It happened at Richmond in 2004 when our coach Danny “Spud” Frawley was in a similar position to the one Hird is in now. After making a prelim in 2001 we had some pretty lean years under Spud, culminating in a 14-game losing streak to finish the 2004 season.
I couldn’t tell you what game it was after but some time towards the end of the year I remember driving to the club on a Monday after another loss and sitting in traffic on Punt Road and really dreading what I’d find there.
There’d been a lot of speculation in the paper that day about Spud’s job and as I got closer to the club I could see the big aerials that sit on top of the media vans sticking up from the car park and immediately thought, “This isn’t a good sign, something’s going on.”
I made my way past the reporters and got into the club and the first thing on the agenda was a team meeting upstairs in the Graeme Richmond room. The whole team was in there, it was pretty tense and sombre, no one was saying much, but there was one glaring absence — Spud wasn’t there.
We waited about 15 minutes and finally we heard him walking up the stairs. I was looking down at my feet as he entered the room because you know you’re every chance to cop a spray if you make eye contact.
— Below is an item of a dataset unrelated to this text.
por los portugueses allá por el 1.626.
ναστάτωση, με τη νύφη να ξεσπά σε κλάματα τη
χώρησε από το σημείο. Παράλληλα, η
When I looked up, Spud was standing up the front of the group and he had a compressor we used to pump up the footballs on the ground next to him.
We’re all starting to think, “Maybe Spud has lost the plot here, what the hell is he doing?” He just stood there and he was looking at us and then he slowly bent down, picked up the compressor and held it up above his head.
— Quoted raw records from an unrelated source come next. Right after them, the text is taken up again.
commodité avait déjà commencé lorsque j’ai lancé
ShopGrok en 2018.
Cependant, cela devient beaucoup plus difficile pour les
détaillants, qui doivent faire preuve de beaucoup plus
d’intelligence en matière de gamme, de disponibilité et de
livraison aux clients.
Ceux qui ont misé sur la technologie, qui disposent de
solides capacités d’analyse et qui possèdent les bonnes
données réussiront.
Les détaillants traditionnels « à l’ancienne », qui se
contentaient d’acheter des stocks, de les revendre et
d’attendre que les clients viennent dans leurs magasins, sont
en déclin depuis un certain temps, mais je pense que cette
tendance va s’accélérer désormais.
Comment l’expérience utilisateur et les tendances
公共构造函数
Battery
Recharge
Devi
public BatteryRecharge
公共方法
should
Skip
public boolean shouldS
He kept looking around and then said fairly quietly, “What am I boys?” No one said anything. He waited another 10 or 20 seconds and then said a little bit louder, “What am I boys?” No one knew what to say, so no one said anything. So a third time, with the compressor still above his head, Spud really yelled it, “WHAT AM I BOYS?”
One of the young players who made the rookie error of sitting in the front row finally broke the silence and said, “I don’t know Spud, what are you?” And Spud replied: “I’M UNDER THE BLOODY PUMP!”
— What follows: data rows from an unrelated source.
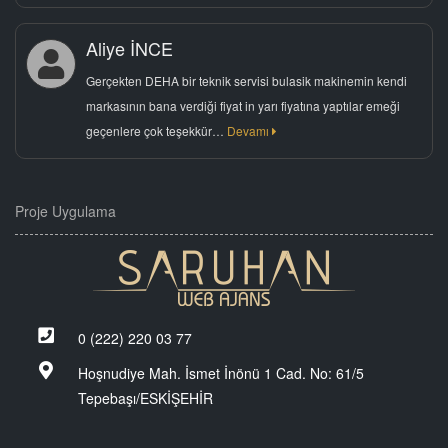
Aliye İNCE
Gerçekten DEHA bir teknik servisi bulasik makinemin kendi
markasının bana verdiği fiyat in yarı fiyatına yaptılar emeği
geçenlere çok teşekkür…
Devamı
Proje Uygulama
0 (222) 220 03 77
Hoşnudiye Mah. İsmet İnönü 1 Cad. No: 61/5
Tepebaşı/ESKİŞEHİR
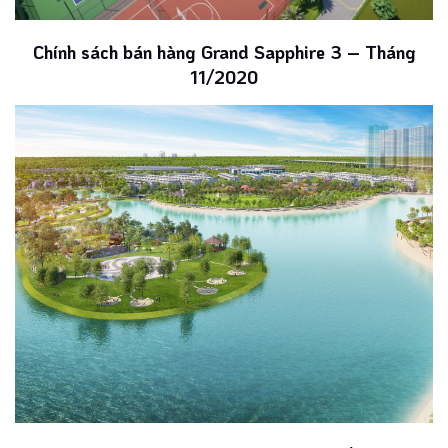
Chính sách bán hàng Grand Sapphire 3 – Tháng
11/2020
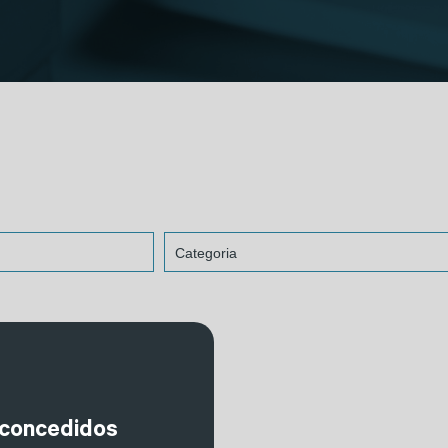
s concedidos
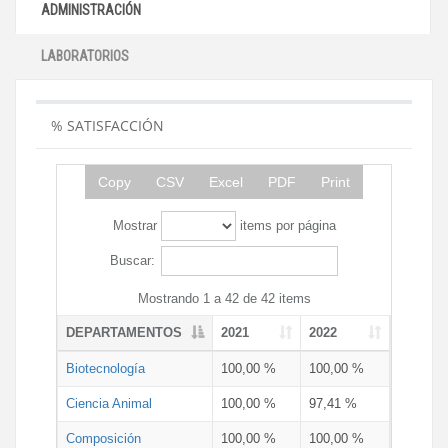
ADMINISTRACIÓN
LABORATORIOS
% SATISFACCIÓN
Copy
CSV
Excel
PDF
Print
Mostrar
items por página
Buscar:
Mostrando 1 a 42 de 42 items
DEPARTAMENTOS
2021
2022
Biotecnología
100,00 %
100,00 %
Ciencia Animal
100,00 %
97,41 %
Composición
100,00 %
100,00 %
Everyone roared with laughter and it really eased the tension in the room, which was obviously his intention. It summed up Spud as a character — he could always find a bit of humour in the most dire situation. It didn’t help him in the long run — later in the season he announced he was going to resign at the end of the year — but I’ll never forget that classic one-liner.
The pressure on Hird really cranked up this week and it’s hard not to point back to the WADA announcement as a turning point in the Bombers’ season.
After six rounds Essendon was 3-3. The Bombers had pushed Sydney at the SCG and beaten Hawthorn, Carlton and St Kilda. Then came WADA’s decision on May 12 to challenge the AFL anti-doping tribunal’s not guilty verdict.
While the Bombers remained competitive for the next few weeks they’ve really fallen away in the past month. They’ve lost to Geelong by 69 points, West Coast by 50 points, Hawthorn by 38 points and St Kilda by a record 110-point margin.
That St Kilda game on the weekend was one of the worst I’ve seen — they just weren’t in the contest at all. This WADA stuff must be affecting some of them, they must have just had enough.
It might not have changed anything but there was a bit of method in Spud’s madness that day at Richmond. Sometimes it doesn’t hurt to get a bit of humour in the place.